The reason is that if you cut even ONE women’s sport, you’re now forced to match the men/women ratio of the athletic department to the ratio of the student body. If you don’t cut a women’s sport, you can use a couple of different methods that allow for some inequity.
This is absolutely ridiculous… Let me show you how. Cal cut 5 sports:
Men’s Rugby: 63 men
Men’s Baseball: 36 men
Men’s Gymnastics: 19 men
Women’s Gymnastics: 13 women
Women’s Lacrosse: 25 women
That’s 118 men cut and only 38 women cut for those who don’t want to do the simple arithmetic. And somehow doing this is a violation of not letting women participate in sports?
Or lets look at it a different way, like on a sport by sport basis. Cal already had one more women’s sport than men’s sport, 14-13. With the cuts it’ll be down to 12-10 in favor of the women, where the only men’s only sport is Football and women have Field-Hockey, Softball and Volleyball as women’s only sports.
This is an injustice. There’s no other way to say it.
By any basis besides equal participation, a crummy way to judge things if there ever was one (what do you do if no women want to participate? Men can’t do things just because women aren’t interested?), there’s no way to justify this sort of thing. Whether we’re judging by opportunities for participation, by dollars spent, by number of sports, the men are getting the shaft. They bring in effectively all the dollars and they don’t have all the sports that the women do (you don’t think there are men who would like to play Volleyball?).
As a quick aside, I suspect the way this is going to be resolved (since it’s clear, albeit in an unstated way, from the article that the wheels are in motion to sue the university) is that with the dollars raised, both women’s sports will be retained, as well as the baseball team. That will allow the University to avoid the wrath of the unfair and keep the sport that from all indications in the one doing all the fund-raising (baseball). (Sucks to be Men’s gymnastics)
But the pragmatics of how the university will avoid this mess aside, this is a travesty and an injustice.
Title IX must go!
February 10th, 2011 at 6:42 pm
Mend it, don’t end it. The rules need to be changed, but Title IX has dramatically changed the participation of women in athletics, and that needs to continue.
February 12th, 2011 at 11:28 am
“This is an injustice. There’s no other way to say it.”

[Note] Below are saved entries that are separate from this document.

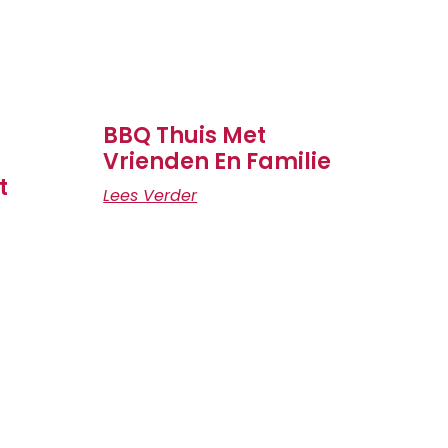
BBQ Thuis Met
Vrienden En Familie
t
Lees Verder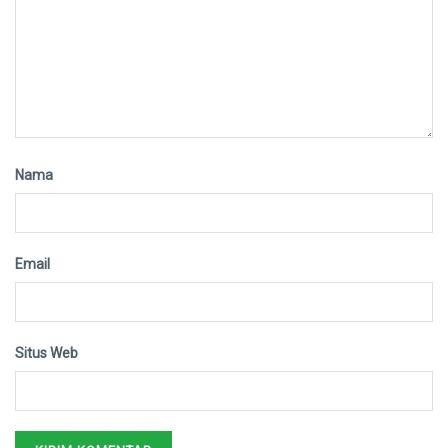
Nama
Email
Situs Web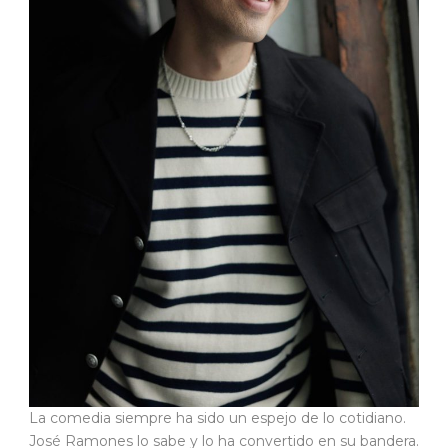
La comedia siempre ha sido un espejo de lo cotidiano.
José Ramones lo sabe y lo ha convertido en su bandera.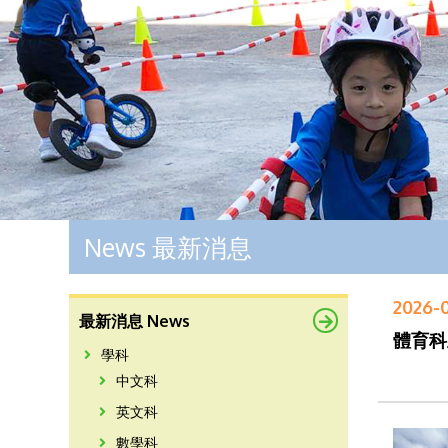
News 最新消息
2026-
最新消息 News
體育科
學科
中文科
英文科
數學科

It’s a significantly smaller injustice than the conditions prior to title IX, and the conditions that would likely currently be the case nationwide without title IX. I think the law has become cumbersome and rigid, but I really don’t see why equal participation is a “crummy way to judge things.” It’s way less crummier than total sports by gender, which you imply is a much more meaningful measure.
February 12th, 2011 at 9:58 pm
Total participation is a crummy way to judge things because it assume equal interest; it assumes equal value to the university; it assumes equal worthiness to participate (and I am NOT saying that women are less worthy to participate in sports in general, only that it is possible that a population of women, may not be as deserving as a population of men based on their efforts, both academically and athletically)
There’s no perfect measure and I apologize if it appeared I was suggesting that sports per gender was an especially great one. I think it is as valid as many other measures, but definitely not the sole answer.
The more I think about it, the measure that should be used in the law is funding. Dollars drive the world (sad but true). It also allows for private donations to drive exceptions to the rules.